Specific Aim 1 will be to compare the levels of expression of three categories of known genes in liver, muscle, and adipose tissues of the Ames dwarf animals to that of the FR and ad libitum fed control litter mates. The known genes to be examined are those that are 1) involved in energy metabolism 2) transcription factor genes known to regulate the nutritional response of metabolic genes in these tissues and 3) genes involved in stress response pathways. These genes are chosen based on previous descriptions of enzymatic activities found to differ in either the FR or df animals.
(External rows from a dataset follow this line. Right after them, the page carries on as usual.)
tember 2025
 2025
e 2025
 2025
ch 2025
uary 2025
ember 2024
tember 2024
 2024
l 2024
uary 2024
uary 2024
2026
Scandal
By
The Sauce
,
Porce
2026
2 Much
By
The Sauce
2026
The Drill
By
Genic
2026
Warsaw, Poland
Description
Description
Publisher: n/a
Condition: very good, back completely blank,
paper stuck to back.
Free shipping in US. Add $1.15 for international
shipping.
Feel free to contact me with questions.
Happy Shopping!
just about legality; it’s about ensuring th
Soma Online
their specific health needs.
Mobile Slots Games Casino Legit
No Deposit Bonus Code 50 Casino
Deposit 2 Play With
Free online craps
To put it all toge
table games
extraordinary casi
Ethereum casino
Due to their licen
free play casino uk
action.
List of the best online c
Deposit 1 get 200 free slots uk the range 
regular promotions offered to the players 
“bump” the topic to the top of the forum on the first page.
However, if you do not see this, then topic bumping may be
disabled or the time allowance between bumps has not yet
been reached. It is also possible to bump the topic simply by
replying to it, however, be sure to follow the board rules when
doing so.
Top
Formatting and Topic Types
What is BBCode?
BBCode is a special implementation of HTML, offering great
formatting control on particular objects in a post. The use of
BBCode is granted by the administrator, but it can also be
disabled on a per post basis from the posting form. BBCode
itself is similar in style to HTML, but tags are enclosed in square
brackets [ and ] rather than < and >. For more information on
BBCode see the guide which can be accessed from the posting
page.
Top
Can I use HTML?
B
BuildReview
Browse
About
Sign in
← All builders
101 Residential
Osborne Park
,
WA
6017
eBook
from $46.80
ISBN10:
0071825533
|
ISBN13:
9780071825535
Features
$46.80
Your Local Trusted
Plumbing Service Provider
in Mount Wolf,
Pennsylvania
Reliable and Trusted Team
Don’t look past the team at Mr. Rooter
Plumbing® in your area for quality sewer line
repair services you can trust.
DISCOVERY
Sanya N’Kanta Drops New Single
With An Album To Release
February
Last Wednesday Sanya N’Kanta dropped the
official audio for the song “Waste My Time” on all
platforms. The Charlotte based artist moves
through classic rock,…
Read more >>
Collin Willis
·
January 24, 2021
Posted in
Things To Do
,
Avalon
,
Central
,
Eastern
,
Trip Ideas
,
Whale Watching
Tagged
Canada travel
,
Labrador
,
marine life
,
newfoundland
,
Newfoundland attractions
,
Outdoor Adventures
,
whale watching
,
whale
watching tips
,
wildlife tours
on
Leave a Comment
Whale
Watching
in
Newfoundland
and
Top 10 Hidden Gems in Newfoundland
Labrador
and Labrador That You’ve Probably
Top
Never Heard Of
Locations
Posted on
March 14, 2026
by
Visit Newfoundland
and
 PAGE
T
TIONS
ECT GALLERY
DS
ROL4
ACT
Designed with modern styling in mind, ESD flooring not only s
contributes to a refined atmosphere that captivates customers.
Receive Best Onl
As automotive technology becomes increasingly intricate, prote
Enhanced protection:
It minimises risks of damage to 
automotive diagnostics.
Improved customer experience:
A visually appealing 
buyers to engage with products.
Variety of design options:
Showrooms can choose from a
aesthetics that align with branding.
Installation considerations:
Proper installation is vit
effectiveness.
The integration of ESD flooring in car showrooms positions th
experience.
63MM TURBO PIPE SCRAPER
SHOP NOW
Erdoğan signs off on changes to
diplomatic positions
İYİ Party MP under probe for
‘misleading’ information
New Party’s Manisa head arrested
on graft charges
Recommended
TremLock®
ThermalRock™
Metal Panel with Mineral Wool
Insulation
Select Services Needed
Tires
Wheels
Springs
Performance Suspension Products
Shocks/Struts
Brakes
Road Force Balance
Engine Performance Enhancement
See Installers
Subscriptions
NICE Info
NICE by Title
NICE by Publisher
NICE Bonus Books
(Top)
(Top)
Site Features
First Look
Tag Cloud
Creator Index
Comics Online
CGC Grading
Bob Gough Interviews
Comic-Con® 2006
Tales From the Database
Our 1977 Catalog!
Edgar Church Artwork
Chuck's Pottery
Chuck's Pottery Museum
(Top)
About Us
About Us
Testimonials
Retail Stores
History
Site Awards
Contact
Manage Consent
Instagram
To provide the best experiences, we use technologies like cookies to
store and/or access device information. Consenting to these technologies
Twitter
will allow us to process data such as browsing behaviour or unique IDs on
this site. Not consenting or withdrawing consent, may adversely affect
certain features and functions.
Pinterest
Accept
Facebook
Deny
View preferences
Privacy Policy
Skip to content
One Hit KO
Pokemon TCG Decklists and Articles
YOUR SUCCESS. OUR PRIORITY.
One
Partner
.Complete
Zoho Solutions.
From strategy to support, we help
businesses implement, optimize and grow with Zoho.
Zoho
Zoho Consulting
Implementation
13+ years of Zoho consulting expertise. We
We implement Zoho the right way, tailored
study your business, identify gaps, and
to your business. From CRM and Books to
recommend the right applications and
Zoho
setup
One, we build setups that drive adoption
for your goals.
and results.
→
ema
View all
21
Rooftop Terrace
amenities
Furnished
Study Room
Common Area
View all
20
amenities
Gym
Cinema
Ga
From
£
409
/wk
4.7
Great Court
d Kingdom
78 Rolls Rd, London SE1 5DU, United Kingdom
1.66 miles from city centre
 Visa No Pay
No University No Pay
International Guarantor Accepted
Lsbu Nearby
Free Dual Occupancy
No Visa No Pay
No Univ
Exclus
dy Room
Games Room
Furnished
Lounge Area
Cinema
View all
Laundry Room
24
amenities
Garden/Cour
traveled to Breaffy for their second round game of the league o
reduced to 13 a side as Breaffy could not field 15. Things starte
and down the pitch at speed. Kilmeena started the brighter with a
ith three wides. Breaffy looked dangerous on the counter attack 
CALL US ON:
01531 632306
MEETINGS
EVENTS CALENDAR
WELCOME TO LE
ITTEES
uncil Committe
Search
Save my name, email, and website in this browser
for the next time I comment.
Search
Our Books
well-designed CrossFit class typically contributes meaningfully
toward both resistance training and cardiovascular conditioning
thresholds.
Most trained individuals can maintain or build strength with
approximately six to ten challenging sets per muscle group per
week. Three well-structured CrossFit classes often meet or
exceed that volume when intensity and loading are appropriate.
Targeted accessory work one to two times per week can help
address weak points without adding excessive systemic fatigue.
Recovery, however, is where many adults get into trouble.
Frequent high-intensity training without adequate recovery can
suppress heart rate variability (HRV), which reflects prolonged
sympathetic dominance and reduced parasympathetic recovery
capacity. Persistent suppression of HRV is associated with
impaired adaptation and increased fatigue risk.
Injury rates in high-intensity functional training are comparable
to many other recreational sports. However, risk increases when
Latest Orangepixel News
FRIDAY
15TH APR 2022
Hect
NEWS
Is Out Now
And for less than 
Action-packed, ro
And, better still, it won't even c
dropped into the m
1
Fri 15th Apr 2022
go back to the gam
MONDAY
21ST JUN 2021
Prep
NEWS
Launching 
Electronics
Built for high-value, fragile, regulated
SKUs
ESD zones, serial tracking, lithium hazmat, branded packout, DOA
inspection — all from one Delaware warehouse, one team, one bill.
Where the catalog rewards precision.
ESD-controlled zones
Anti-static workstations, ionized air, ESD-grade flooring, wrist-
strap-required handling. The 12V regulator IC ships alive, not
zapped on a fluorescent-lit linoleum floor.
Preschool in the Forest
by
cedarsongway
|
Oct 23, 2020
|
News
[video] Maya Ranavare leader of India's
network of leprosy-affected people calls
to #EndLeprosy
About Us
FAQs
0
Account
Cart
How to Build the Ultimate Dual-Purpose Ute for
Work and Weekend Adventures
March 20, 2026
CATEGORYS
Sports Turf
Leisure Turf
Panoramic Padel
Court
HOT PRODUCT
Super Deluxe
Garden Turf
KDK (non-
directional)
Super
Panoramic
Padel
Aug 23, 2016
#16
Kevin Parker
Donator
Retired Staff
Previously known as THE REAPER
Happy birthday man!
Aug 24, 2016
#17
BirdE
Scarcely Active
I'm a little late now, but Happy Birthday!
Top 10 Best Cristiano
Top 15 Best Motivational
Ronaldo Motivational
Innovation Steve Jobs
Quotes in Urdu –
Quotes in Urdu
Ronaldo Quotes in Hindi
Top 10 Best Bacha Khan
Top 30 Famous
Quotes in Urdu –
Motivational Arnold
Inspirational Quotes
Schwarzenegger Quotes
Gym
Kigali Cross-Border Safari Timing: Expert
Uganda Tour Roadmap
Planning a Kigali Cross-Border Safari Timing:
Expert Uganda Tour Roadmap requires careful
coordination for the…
Specific Aim 2 will expand the screen for genes whose levels are similarly altered in the FR and df mice by using micro array of the UniGene Mus musculus cDNA set. This comparison of known and unknown genes whose expression is similar in dwarf and FR mice, but differs from ad lib fed animals will suggest categories of genes that are most relevant to the extension of life span. A third specific aim will be to determine whether additional models of hormonal insufficiency have extended life spans. We will initiate the housing of two mutant mouse strains in order to determine their longevity; i.e. the Tshb mouse (deficient in the beta subunit of thyrotropin resulting in thyroid hormone deficiency) and the Little mouse (lacking the growth hormone releasing hormone receptor and deficient in growth hormone). Each of these animals is growth retarded, but their longevity is unknown. If either of these strains has increased longevity, they should share the phenotype of altered gene expression for loci relevant to longevity and will serve as an additional model to delineate patterns of gene expression that increase life span.